“A missionary,” said Miss Temple slowly.
Ellery smiled. “Right again, Miss Temple. I felt convinced that our benevolent-appearing, soft-speaking little corpse with the breviary and religious tracts in his bag had been a Catholic missionary from China!”
* * *
Some one rapped thunderously on the door against which Inspector Queen’s slender shoulder-blades were resting, and the old man turned quickly and opened the door. The visitor was Sergeant Velie, hard-bitten and grim as usual.
Ellery murmured: “I beg your pardon,” and hurried to the door. They watched the three men conferring with open expressions of anxiety and apprehension. The Sergeant was rumbling something ominous-sounding, the Inspector was looking triumphant, and Ellery was nodding vigorously at every murmur. Then something passed from Velie’s beefy hand to Ellery’s, and Ellery turned his back and examined it, and turned and smiled and put what he was holding into his pocket. The Sergeant leaned back against the door, towering beside Inspector Queen.
“Now I reasoned that, if this was true, the missionary had come either to sell stamps or jewels, or to buy them¯the two all-inclusive classifications. The cheapness of the man’s attire, his vocation, the long journey he had made, convinced me that he was not a buyer. Then he was a seller. This fitted well, too, with his general air of secrecy. He had something in a stamp or jewel to sell Donald Kirk, something valuable, to judge from his reticent attitude. It was therefore evident that he must have been murdered for possession of the stamp or jewel he had come all the way from China to sell. It was even possible to infer that, since Kirk is a specialist on stamps of China, the missionary was probably the owner of a Chinese stamp rather than a jewel. This wasn’t certain, but it seemed the better possibility.

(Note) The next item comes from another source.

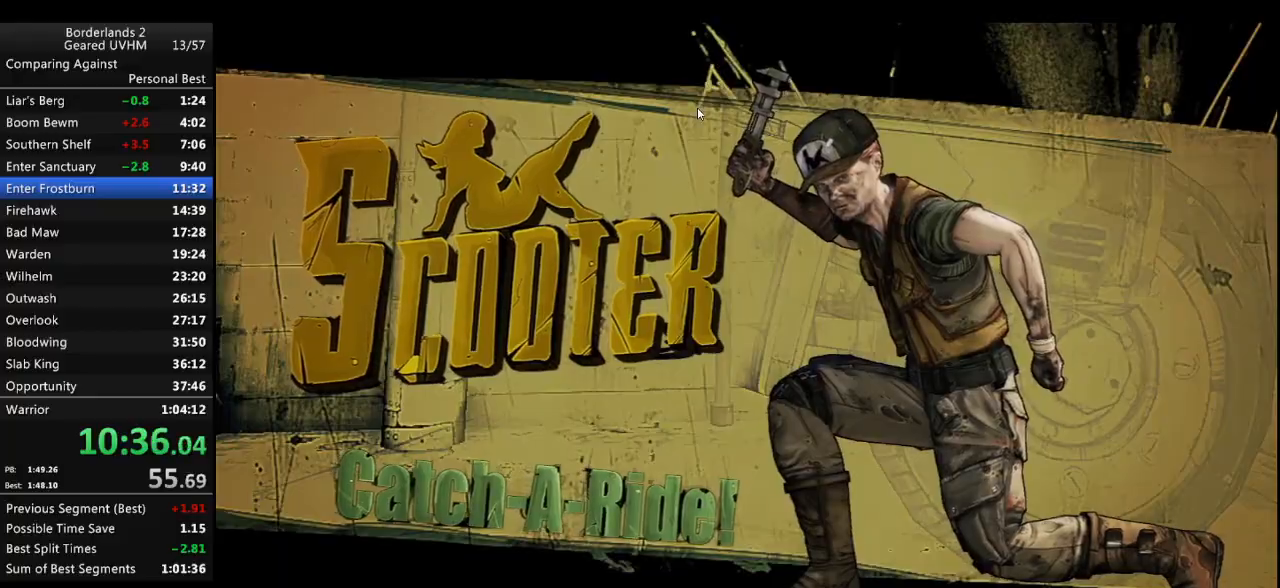
{"keys": [], "mouse": [], "events": [[150, "mouse_wheel_down", "down"], [183, "mouse_wheel_down", "up"]]}
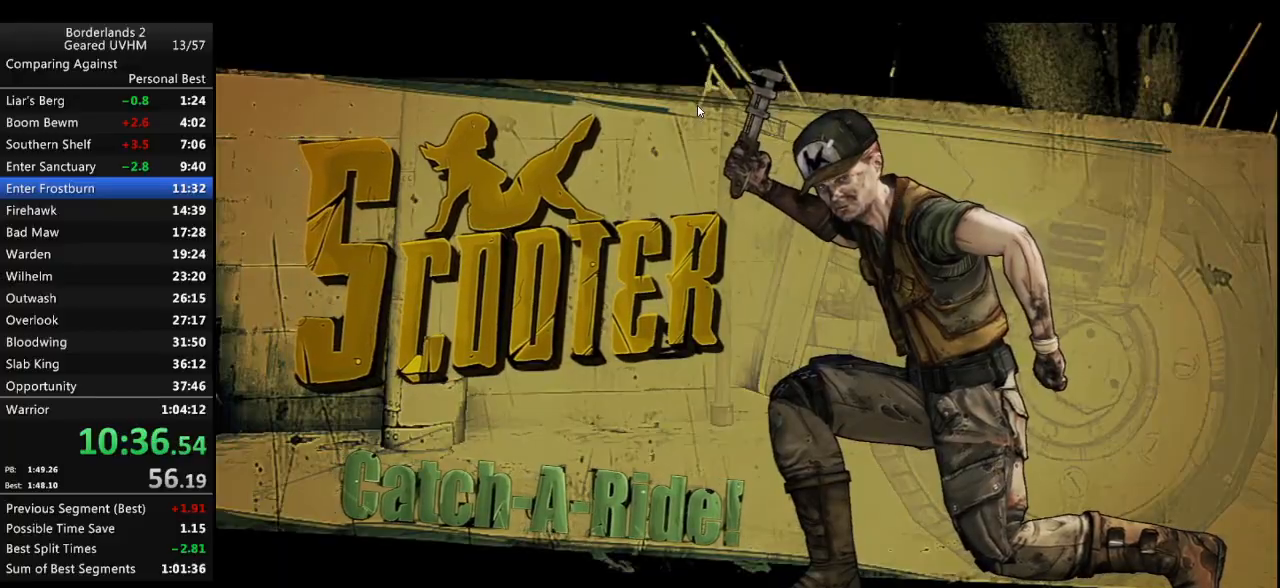
{"keys": ["a", "shift", "w"], "mouse": [], "events": [[217, "w", "down"], [233, "shift", "down"], [417, "a", "down"]]}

Some one gasped. But when Ellery searched their faces he met only stubbornly furtive stares.
He smiled and took from his pocket a long manilla envelope. From this envelope he took another, smaller envelope of queer foreign appearance, with an address (presumably) in Chinese and a cancelled stamp in one corner. “Messrs. Kirk and Macgowan.” The two men rose uncertainly. “We may as well call upon our two philatelists. What do you make of this?”
They came forward, reluctant but curious. Kirk took the envelope slowly, Macgowan peering over his shoulder. And then, simultaneously, they cried out and began to talk to each other excitedly in undertones.